DOCUMENT EXTRACT>

· · ·

            I was caught up on my journal at 18:30. 
            I reviewed four videos of me playing "L'accordion" and three of "The Accordion". For "L'accordion", on June 25, 27, 29, and July 1, I wasn't hitting the B chord firmly enough. For "The Accordion", on June 26, and 28 I was still not enunciating "in and" as separate words in the chorus; July 2 was the day when I started making a conscious effort to enunciate the "in and" but I lost it near the end. Plus I was still hitting the B chord too weakly. 
            In the Movie Maker project for my song "Instructions for Electroshock Therapy" I edited the clip from the 1931 Dracula movie of the man fainting at the threshold of leaving Dracula's castle. I inserted it into the main video to correspond with the line, "Either the threshold has not been found." Next, I'll try to synchronize the concert video with the studio audio when I sing, "... or a delayed attack is coming around ..."

· · ·

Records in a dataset
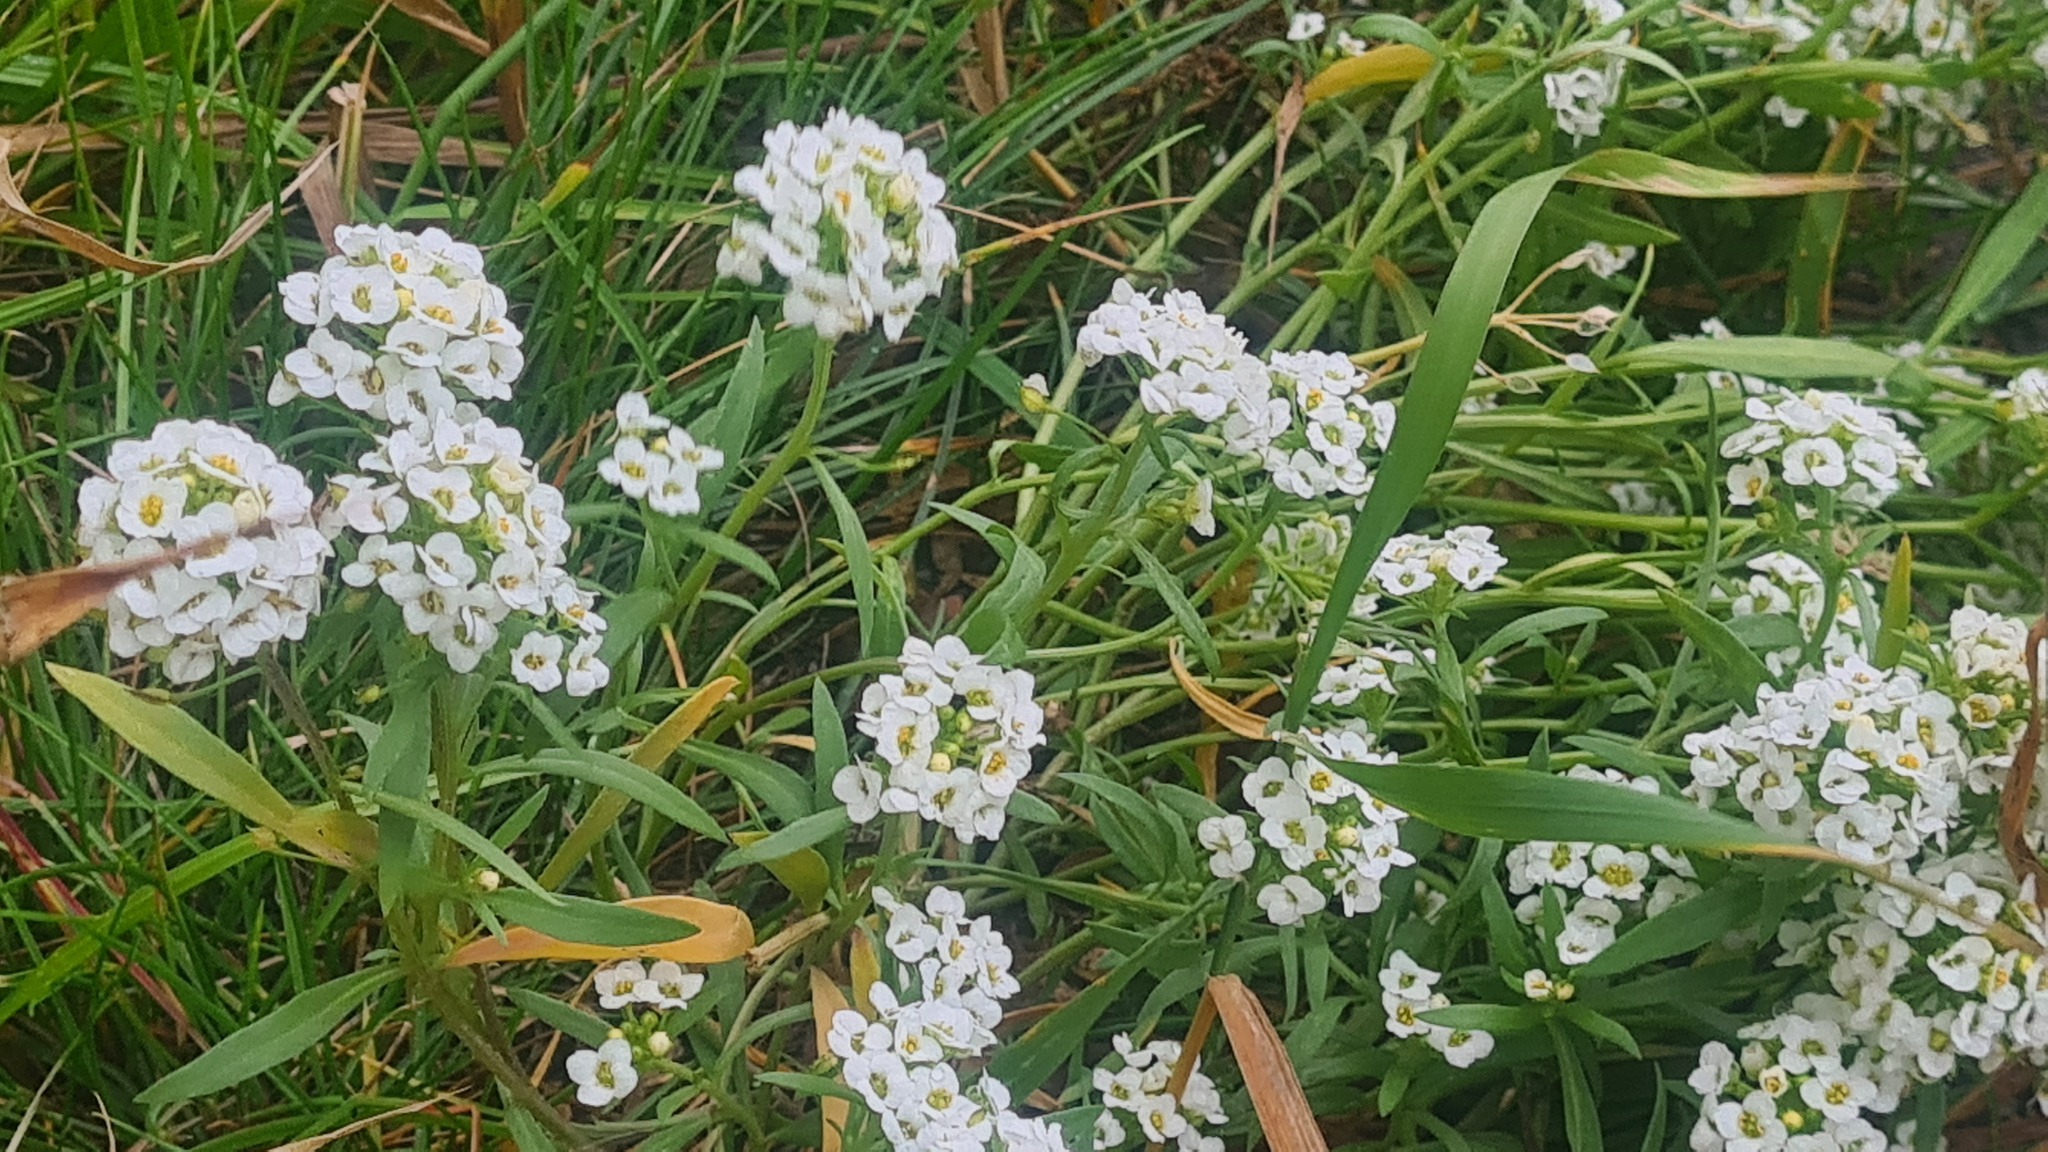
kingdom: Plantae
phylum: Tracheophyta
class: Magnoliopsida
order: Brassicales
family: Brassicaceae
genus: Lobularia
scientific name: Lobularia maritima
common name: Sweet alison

· · ·

EXERCISE OBJECTIVE>
Rewrite the journal entry's paragraph beginning "I reviewed four videos" as a short list, keeping its main facts.

ANSWER BOX>
- Reviewed four videos of "L'accordion" and three of "The Accordion."
- "L'accordion" (June 25, 27, 29 and July 1): the B chord was not hit firmly enough.
- "The Accordion" (June 26 and 28): "in and" in the chorus was still not enunciated as separate words.
- "The Accordion" (July 2): a conscious effort began to enunciate "in and," but it was lost near the end.
- The B chord was still hit too weakly.